Argus Porter, piwo z Lidla. Kto by się tu spodziewał takiego piwa. A jednak. Mało tego - jest to jedno z lepszych piw z kategorii dolnej półki! Szok. Kupiłem tak ot. Nie wypiłem od razu, schowałem do piwnicy, z myślą, że po jakimś tam leżakowaniu, może stanie się dobrym piwem. Ogólnie niepotrzebnie, bo są głosy, że świeże jest także dobre. No ale ja swoje wyjąłem po 7 miesiącach. Więc poniższy opis jest opisem Argusa Portera, który siedział sobie trochę w ciemnych lochach. Tak czy owak był to dobry ruch ;)

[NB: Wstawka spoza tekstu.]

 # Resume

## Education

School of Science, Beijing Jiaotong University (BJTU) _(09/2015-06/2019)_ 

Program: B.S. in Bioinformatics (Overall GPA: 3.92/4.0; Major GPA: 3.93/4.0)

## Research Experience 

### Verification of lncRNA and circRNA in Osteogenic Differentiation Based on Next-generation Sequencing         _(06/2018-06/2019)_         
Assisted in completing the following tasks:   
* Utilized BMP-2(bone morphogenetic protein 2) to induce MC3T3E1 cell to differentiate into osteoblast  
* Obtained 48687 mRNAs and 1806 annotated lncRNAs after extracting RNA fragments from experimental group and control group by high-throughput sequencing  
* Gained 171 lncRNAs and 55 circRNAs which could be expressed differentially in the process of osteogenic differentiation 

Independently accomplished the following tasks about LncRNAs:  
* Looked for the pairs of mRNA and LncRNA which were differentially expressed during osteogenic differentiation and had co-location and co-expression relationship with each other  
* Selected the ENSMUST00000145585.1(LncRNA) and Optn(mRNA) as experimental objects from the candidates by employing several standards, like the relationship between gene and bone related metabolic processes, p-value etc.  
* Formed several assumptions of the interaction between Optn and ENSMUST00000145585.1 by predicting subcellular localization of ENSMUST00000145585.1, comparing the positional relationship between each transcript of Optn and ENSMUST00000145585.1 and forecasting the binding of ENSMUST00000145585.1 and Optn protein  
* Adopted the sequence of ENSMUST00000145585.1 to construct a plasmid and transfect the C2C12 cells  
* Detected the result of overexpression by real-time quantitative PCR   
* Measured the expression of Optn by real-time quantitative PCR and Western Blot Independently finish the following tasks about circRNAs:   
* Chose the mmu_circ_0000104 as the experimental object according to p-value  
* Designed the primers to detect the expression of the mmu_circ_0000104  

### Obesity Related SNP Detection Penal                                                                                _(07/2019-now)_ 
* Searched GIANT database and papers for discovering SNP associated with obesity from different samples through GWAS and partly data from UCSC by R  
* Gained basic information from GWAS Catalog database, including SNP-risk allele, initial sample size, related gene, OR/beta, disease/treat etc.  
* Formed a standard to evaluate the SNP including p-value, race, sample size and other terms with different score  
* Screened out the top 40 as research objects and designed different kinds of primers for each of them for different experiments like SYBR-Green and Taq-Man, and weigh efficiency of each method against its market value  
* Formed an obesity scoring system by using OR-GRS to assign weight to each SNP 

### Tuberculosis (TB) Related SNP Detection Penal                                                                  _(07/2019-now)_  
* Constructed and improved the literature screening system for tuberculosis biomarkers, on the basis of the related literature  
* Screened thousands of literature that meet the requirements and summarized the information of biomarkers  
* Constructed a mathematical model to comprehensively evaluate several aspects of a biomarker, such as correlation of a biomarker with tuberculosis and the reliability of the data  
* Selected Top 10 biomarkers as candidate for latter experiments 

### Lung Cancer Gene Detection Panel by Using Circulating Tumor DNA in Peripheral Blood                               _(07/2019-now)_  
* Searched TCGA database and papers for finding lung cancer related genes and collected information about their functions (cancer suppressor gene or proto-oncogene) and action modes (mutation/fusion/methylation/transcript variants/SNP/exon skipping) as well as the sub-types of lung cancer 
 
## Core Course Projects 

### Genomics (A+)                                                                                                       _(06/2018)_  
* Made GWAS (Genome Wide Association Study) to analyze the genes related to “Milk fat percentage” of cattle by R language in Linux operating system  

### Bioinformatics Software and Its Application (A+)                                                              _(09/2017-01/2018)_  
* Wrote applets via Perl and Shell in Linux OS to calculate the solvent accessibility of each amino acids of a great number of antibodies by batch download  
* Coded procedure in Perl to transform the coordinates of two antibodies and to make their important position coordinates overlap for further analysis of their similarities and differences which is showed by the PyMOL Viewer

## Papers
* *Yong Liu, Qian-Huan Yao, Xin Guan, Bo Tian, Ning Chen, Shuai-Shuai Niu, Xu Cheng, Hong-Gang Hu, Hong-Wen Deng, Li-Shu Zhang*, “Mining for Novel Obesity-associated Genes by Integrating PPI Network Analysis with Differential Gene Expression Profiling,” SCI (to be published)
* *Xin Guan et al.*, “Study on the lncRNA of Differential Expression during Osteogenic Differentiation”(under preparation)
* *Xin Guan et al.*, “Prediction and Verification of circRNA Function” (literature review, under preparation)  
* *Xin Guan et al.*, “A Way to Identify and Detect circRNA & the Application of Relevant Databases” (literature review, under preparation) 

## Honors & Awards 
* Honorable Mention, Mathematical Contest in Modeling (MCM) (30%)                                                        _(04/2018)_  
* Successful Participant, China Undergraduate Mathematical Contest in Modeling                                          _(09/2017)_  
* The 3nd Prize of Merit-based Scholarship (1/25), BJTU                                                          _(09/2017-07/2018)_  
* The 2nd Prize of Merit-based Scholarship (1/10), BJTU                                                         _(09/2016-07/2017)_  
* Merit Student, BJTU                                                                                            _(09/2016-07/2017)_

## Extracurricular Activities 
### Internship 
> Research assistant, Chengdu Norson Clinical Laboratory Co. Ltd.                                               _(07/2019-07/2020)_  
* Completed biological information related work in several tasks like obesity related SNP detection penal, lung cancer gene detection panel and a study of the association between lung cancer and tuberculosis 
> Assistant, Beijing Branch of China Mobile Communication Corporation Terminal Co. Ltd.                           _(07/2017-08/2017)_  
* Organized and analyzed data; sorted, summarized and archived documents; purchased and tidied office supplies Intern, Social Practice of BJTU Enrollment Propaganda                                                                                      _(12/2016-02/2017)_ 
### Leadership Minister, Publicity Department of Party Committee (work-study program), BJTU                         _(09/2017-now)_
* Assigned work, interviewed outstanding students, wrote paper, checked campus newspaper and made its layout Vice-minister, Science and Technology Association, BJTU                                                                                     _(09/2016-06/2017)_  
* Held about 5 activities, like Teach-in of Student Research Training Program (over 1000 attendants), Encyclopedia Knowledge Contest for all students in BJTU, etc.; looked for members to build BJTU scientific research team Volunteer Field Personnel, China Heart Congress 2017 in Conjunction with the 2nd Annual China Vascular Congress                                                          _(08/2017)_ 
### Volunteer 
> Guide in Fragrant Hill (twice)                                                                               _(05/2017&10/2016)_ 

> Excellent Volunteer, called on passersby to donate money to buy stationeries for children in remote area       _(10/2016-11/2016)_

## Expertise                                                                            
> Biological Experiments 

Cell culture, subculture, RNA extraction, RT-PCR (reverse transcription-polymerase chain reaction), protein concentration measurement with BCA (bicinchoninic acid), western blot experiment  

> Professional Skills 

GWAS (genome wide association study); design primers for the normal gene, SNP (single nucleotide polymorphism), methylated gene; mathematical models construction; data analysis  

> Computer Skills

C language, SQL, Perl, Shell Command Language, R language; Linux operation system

Po przelaniu do szkła bardzo ładnie się prezentuje. Ciemnobrązowy, z jasnobrunatną pianą.
Ciągniemy nosem i jest dobrze. Zapach nie jest ostry (jak w Porterach Bałtyckich), jest świeży i delikatny. Czuć trochę paloności, trochę suszonych śliwek i kawowych nut.
W smaku jest podobnie. Kawa, palone słody, śliwki, dżem śliwkowy, odrobinę pralinek. I teraz uwaga uwaga: zero wyczuwalnego alkoholu!! I to odróżnia go od niektórych Porterów z podobnej półki. Wielki plus!
Piwo jest trochę może wodniste, ale pije się je całkiem przyjemnie. Za tę cenę, nieco ponad 2 zł (!) - jest super!